Stratfor has received multiple reports of U.S. and French military movements that we would like to highlight to our readers. These movements could have multiple explanations and might not be linked. But given the numerous ongoing crises specifically centered in North Africa and the Middle East, we consider these developments to be worth following.
According to a worldwide network of aircraft spotters and trackers, at least a dozen MC-130H, HC-130N, HC-130P and AC-130U military transport planes and gunships crossed the Atlantic Ocean on Sept. 13 heading eastbound. These aircraft are typically used for a variety of special tasks, including in close cooperation with special operations forces. The last reported stop for the aircraft was Souda Bay, Crete. It is unclear whether the aircraft have left Crete, but we are working on tracking them down.

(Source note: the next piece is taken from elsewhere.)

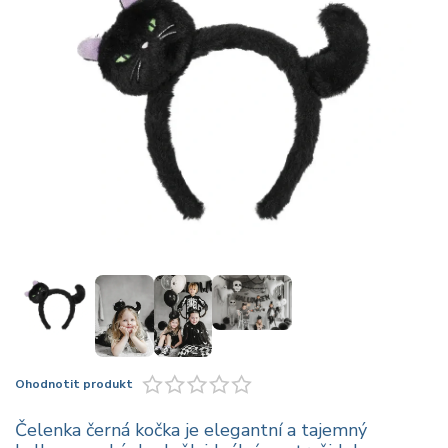
Ohodnotit produkt
Čelenka černá kočka je elegantní a tajemný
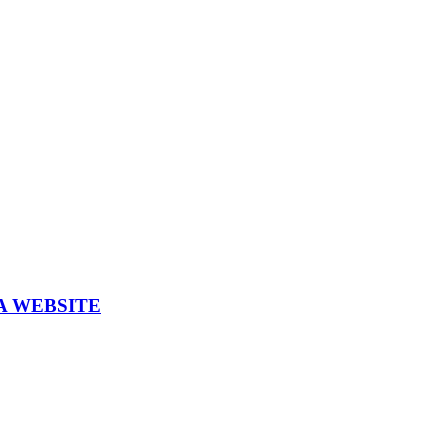
A WEBSITE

Also on Sept. 24, The New York Times published an article stating that Iraq and the United States were negotiating an agreement that could result in the return of small units of U.S. soldiers to Iraq on training missions. At the request of the Iraqi government, according to U.S. Gen. Robert Caslen, a unit of Army special operations soldiers was recently deployed to Iraq to advise on counterterrorism and to help with intelligence. It is possible that at least some of the MC-130 aircraft previously mentioned were delivering these special operations troops to Iraq.

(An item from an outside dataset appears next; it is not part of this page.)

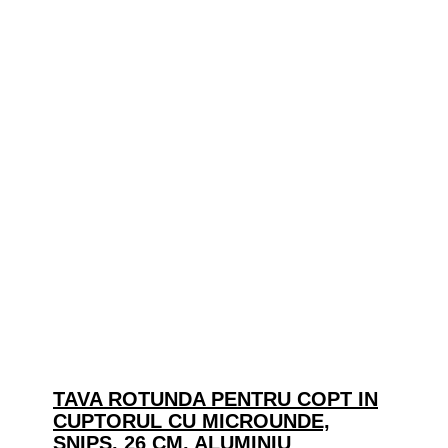
TAVA ROTUNDA PENTRU COPT IN
CUPTORUL CU MICROUNDE,
SNIPS, 26 CM, ALUMINIU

Another report on Sept. 24, this one by the Le Figaro French-language newspaper, said some 100 French special operations troops had been deployed in the sub-Saharan region to counteract militants in northern Mali. Le Figaro also reported that maritime patrol aircraft that can be used to collect intelligence will be deployed to the region and that commandos of the French navy will reinforce the French special operations troops.
All these deployments could be previously scheduled movements for training or part of ongoing operations. They also do not necessarily mean any one mission is imminent. The United States and France could simply be positioning military assets in a region that is rife with conflict and that may eventually require rapid military intervention or action.
Whatever the intent, these deployments, taken together, are too compelling to ignore. Given the fluid conflicts in North Africa, Syria and Afghanistan, as well as the current tensions with Iran, these movements and reports are important to highlight to our readers.